À l’heure où le cinéma de Bollywood captive de plus en plus d’Occidentaux, et où la musique indienne charme bien au-delà de ses frontières, profitons de l’été pour revenir sur la culture télévisuelle d’un pays enivrant et intrigant, l’Inde. Aujourd’hui, on y trouve 130 millions de télévisions, et c’est le troisième plus gros marché télévisuel du monde, derrière les États-Unis et la Chine. C’est qu’il doit bien s’y passer quelque chose !
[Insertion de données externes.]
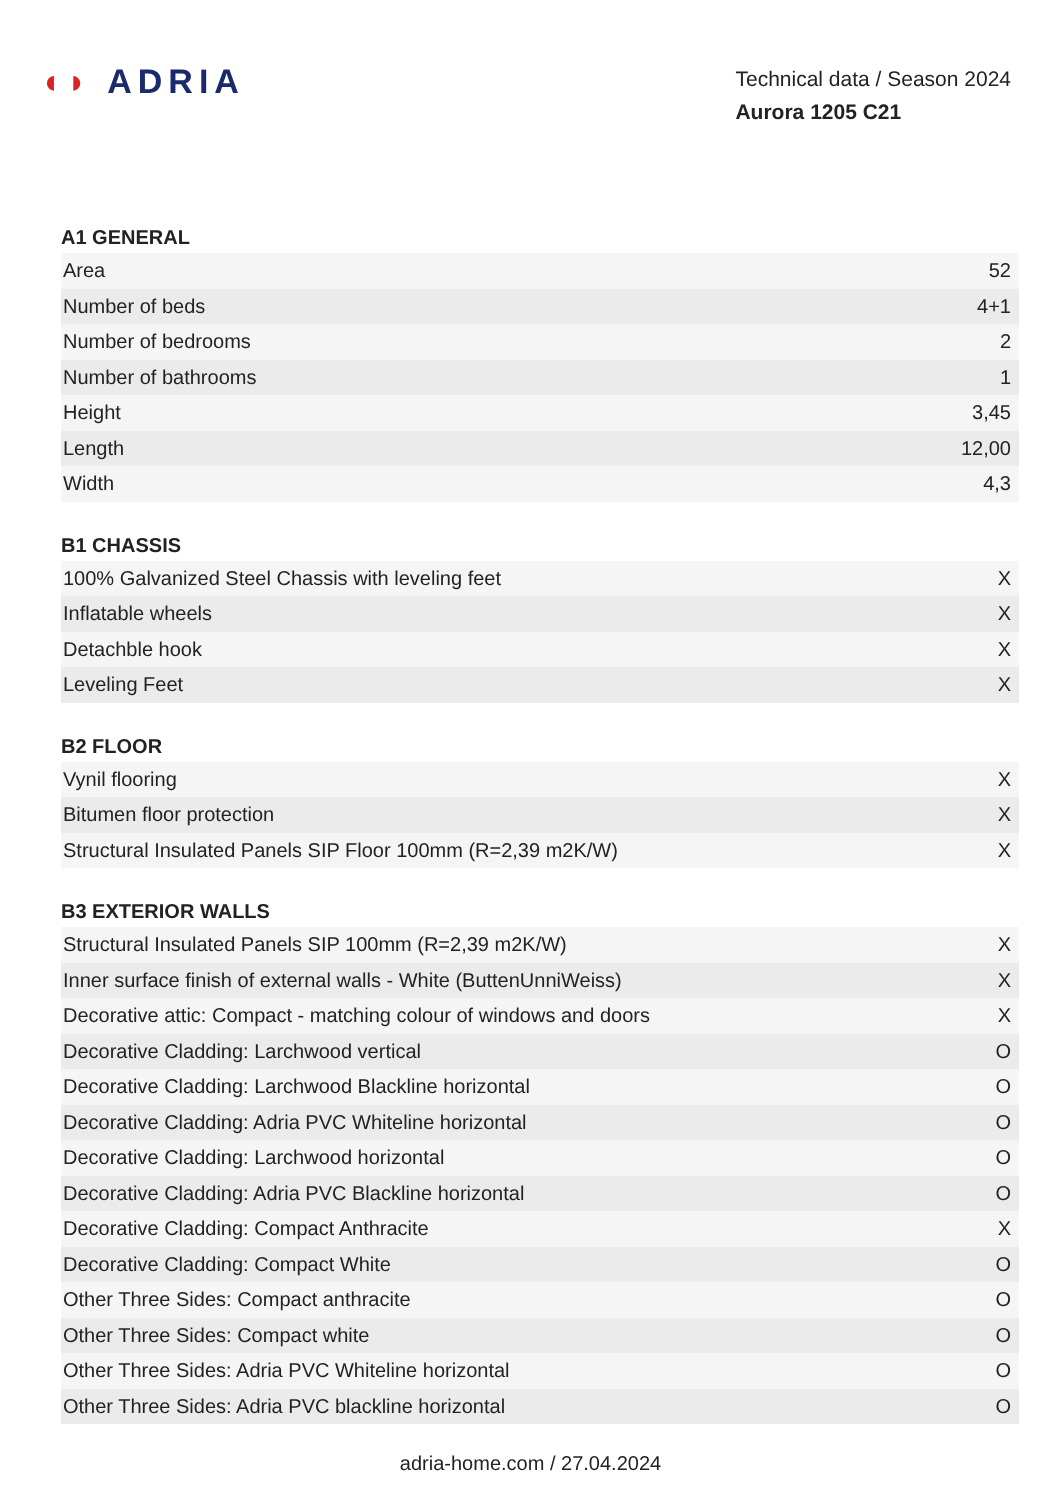◖◗ ADRIA
Technical data / Season 2024
Aurora 1205 C21
A1 GENERAL
| Area | 52 |
| Number of beds | 4+1 |
| Number of bedrooms | 2 |
| Number of bathrooms | 1 |
| Height | 3,45 |
| Length | 12,00 |
| Width | 4,3 |
B1 CHASSIS
| 100% Galvanized Steel Chassis with leveling feet | X |
| Inflatable wheels | X |
| Detachble hook | X |
| Leveling Feet | X |
B2 FLOOR
| Vynil flooring | X |
| Bitumen floor protection | X |
| Structural Insulated Panels SIP Floor 100mm (R=2,39 m2K/W) | X |
B3 EXTERIOR WALLS
| Structural Insulated Panels SIP 100mm (R=2,39 m2K/W) | X |
| Inner surface finish of external walls - White (ButtenUnniWeiss) | X |
| Decorative attic: Compact - matching colour of windows and doors | X |
| Decorative Cladding: Larchwood vertical | O |
| Decorative Cladding: Larchwood Blackline horizontal | O |
| Decorative Cladding: Adria PVC Whiteline horizontal | O |
| Decorative Cladding: Larchwood horizontal | O |
| Decorative Cladding: Adria PVC Blackline horizontal | O |
| Decorative Cladding: Compact Anthracite | X |
| Decorative Cladding: Compact White | O |
| Other Three Sides: Compact anthracite | O |
| Other Three Sides: Compact white | O |
| Other Three Sides: Adria PVC Whiteline horizontal | O |
| Other Three Sides: Adria PVC blackline horizontal | O |
adria-home.com / 27.04.2024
– De la télévision unique au choix pléthorique
C’est en septembre 1959 qu’émet pour la première fois Doordarshan (littéralement : « télévision »), la première chaîne d’Inde, avec trois malheureuses émissions de 30 minutes chaque semaine dans un premier temps. Il faut dire que dans un pays qui ne compte très exactement que 41 postes de télévision, la demande n’est pas bien forte, d’autant que les prix sont incroyablement élevés pour la plupart des Indiens. La société Philips, qui est à l’origine de ce projet pour lequel elle a reçu quelques subventions, n’est pourtant pas prête à abandonner ; pour l’aider, le gouvernement instaure des clubs de télévision. La population peut s’y retrouver autour d’un seul poste et prendre goût à ce nouveau loisir. À partir de 1970, tout en augmentant progressivement le nombre d’heures de programmes par semaine, Doordarshan va étendre sa couverture au-delà de Delhi. Les émissions sont alors majoritairement destinées à la culture, l’éducation ou l’information, et vont être pendant longtemps dénuées de fictions. En 1975, le pays lance, en partenariat avec la NASA, un premier satellite expérimental destiné à couvrir des zones plus reculées ; l’Inde devient alors le premier pays en voie de développement à utiliser le satellite pour la diffusion télévisée.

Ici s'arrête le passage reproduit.